Locate each line of the records that contains the string "After" and copy every such line in full. Only matches in the same case count.
--- Listed records ---
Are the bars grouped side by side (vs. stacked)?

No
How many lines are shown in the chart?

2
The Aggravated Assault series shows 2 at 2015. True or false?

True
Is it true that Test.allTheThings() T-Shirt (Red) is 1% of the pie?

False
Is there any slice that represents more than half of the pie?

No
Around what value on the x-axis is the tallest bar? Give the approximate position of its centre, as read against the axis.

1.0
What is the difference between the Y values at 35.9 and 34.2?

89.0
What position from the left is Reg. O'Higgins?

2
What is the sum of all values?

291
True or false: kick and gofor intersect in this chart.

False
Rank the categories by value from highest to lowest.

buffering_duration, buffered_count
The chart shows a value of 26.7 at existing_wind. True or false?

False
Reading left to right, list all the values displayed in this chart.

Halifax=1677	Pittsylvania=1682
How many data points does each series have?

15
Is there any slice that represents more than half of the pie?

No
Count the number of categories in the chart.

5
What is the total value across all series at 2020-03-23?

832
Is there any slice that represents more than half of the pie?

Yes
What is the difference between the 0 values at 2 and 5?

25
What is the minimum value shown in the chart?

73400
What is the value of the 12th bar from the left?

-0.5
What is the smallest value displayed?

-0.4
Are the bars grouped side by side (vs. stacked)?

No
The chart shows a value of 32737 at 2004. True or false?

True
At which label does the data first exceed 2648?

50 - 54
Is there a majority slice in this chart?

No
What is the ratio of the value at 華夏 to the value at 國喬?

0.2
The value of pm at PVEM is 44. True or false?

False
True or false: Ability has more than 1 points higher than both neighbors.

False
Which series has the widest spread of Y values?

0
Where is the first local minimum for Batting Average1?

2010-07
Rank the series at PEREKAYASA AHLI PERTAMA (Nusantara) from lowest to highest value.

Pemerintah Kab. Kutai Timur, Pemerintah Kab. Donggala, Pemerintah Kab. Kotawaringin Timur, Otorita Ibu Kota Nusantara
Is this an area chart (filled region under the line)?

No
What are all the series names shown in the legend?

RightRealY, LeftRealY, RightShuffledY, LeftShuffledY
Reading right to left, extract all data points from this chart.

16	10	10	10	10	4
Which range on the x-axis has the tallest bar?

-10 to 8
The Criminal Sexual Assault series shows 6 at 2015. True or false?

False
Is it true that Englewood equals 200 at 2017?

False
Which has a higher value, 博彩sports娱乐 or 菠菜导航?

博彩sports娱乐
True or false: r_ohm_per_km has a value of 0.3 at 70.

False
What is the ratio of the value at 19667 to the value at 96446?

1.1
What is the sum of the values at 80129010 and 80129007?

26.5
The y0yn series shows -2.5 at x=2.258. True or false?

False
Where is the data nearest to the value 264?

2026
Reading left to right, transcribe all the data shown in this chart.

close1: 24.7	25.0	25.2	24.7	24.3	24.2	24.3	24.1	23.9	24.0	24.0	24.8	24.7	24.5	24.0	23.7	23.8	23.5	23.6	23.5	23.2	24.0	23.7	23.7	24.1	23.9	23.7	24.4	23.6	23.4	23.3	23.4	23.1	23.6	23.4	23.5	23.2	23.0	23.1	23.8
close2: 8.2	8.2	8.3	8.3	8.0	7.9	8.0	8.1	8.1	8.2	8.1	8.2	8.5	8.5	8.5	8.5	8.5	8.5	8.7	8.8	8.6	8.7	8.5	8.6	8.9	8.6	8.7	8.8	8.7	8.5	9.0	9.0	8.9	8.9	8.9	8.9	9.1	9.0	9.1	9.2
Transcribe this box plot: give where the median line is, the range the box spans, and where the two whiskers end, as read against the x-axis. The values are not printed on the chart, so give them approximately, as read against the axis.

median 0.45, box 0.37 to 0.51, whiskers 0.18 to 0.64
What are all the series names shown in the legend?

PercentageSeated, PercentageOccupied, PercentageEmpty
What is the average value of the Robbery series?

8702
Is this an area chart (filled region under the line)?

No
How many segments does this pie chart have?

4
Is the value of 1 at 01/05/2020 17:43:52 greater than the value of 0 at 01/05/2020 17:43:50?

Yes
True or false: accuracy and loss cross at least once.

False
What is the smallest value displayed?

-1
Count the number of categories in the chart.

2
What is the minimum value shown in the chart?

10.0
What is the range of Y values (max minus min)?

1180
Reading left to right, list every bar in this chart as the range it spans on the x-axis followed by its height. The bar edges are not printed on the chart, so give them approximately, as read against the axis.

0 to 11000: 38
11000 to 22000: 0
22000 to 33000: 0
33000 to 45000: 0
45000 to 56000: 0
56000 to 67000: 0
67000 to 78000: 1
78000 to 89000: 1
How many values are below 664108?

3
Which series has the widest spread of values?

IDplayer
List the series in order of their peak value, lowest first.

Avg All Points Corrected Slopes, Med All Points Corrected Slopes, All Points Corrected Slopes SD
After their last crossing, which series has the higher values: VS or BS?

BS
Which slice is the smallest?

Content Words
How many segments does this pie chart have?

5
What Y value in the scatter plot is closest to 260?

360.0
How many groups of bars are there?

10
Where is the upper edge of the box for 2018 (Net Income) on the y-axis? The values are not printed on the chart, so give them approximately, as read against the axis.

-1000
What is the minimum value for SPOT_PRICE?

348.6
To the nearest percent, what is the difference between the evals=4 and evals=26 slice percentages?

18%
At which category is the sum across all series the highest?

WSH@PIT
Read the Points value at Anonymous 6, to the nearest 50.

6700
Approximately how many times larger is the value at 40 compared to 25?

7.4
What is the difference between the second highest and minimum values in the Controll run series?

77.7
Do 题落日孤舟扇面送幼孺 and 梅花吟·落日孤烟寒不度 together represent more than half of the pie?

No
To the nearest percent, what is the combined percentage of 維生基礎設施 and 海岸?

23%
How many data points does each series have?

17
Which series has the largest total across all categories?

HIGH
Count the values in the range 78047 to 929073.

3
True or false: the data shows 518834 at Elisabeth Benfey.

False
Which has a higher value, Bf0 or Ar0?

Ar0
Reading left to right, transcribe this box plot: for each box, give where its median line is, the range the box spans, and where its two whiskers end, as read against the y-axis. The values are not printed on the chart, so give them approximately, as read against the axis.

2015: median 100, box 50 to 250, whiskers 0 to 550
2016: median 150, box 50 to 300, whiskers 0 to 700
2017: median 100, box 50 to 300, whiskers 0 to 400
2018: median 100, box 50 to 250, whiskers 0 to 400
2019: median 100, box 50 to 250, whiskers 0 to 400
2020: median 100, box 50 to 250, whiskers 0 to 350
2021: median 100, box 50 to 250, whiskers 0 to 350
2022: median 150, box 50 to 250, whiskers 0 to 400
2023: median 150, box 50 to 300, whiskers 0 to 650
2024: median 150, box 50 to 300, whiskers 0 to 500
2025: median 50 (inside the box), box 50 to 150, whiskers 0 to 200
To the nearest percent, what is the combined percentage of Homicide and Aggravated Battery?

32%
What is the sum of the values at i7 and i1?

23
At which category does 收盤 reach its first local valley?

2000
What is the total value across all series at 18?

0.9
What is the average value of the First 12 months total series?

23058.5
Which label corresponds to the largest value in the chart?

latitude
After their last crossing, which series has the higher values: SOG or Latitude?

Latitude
---
* Answer space:
After their last crossing, which series has the higher values: VS or BS?
After their last crossing, which series has the higher values: SOG or Latitude?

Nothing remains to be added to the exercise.